Semester

Summer

Date of Graduation

2018

Document Type

Thesis

Degree Type

MA

College

Eberly College of Arts and Sciences

Department

Geology and Geography

Committee Chair

Jamie Shinn

Committee Member

Bradley Wilson

Committee Member

Cynthia Gorman

Abstract

Urban agriculture (UA) is part of the broader alternative food movement and a potential avenue through which to “do” food justice work. UA projects in the urban Global North are frequently motivated by social and food justice goals. Despite these guiding ideals, UA projects in America are rife with internal contradictions, including those related to racial inequalities, complex gentrification dynamics, and funding realities. In this paper, I employ the conceptual frameworks of food justice and urban political ecology to consider how gentrification and UA project funding structures affect five specific UA projects in Philadelphia’s Kensington neighborhood.

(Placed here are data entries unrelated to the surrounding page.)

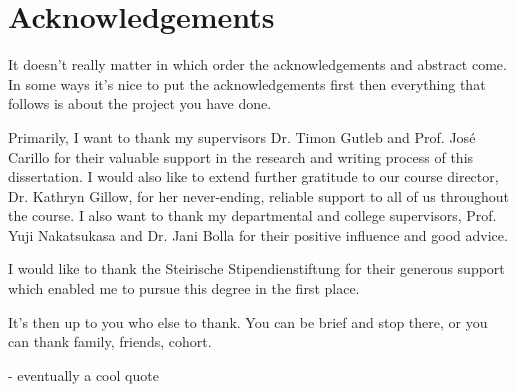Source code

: \chapter*{Acknowledgements}
It doesn't really matter in which order the acknowledgements and abstract come.
In some ways it's nice to put the acknowledgements first then everything that follows is about the project you have done.

Primarily, I want to thank my supervisors Dr. Timon Gutleb and Prof. José Carillo for their valuable support in the research and writing process of this dissertation.
I would also like to extend further gratitude to our course director, Dr. Kathryn Gillow, for her never-ending, reliable support to all of us throughout the course.
I also want to thank my departmental and college supervisors, Prof. Yuji Nakatsukasa and Dr. Jani Bolla for their positive influence and good advice.

I would like to thank the Steirische Stipendienstiftung for their generous support which enabled me to pursue this degree in the first place.

It's then up to you who else to thank. You can be brief and stop there, or you can thank family, friends, cohort.

- eventually a cool quote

While the loss of industry and population throughout North Philadelphia in the 1980s and 1990s heavily impacted Kensington, the modern-day neighborhood faces two seemingly-opposing challenges: entrenched poverty and rapidly accelerating gentrification. The twin influences of poverty and gentrification make Kensington a uniquely compelling neighborhood in which to study UA projects and their complex relationships to gentrification and funding structures. To this end, qualitative interviews were conducted with UA project managers, volunteers, and supportive staff associated with five specific UA sites in Kensington selected to represent an array of grassroots, nonprofit, and for-profit UA projects. A number of patterns have emerged through this case study comparison, including how funding structures (grassroots, nonprofit, or for-profit) influence the formation and persistence of UA projects, the differential outcomes of gentrification pressures on UA projects (often along racial lines), and the how UA projects’ organizational structures and guiding principles determine the existence and/or realization of food justice goals within the project. The study concludes with a call for additional research into the complex relationship between UA projects and gentrification, including greater awareness of the influence of race within this relationship.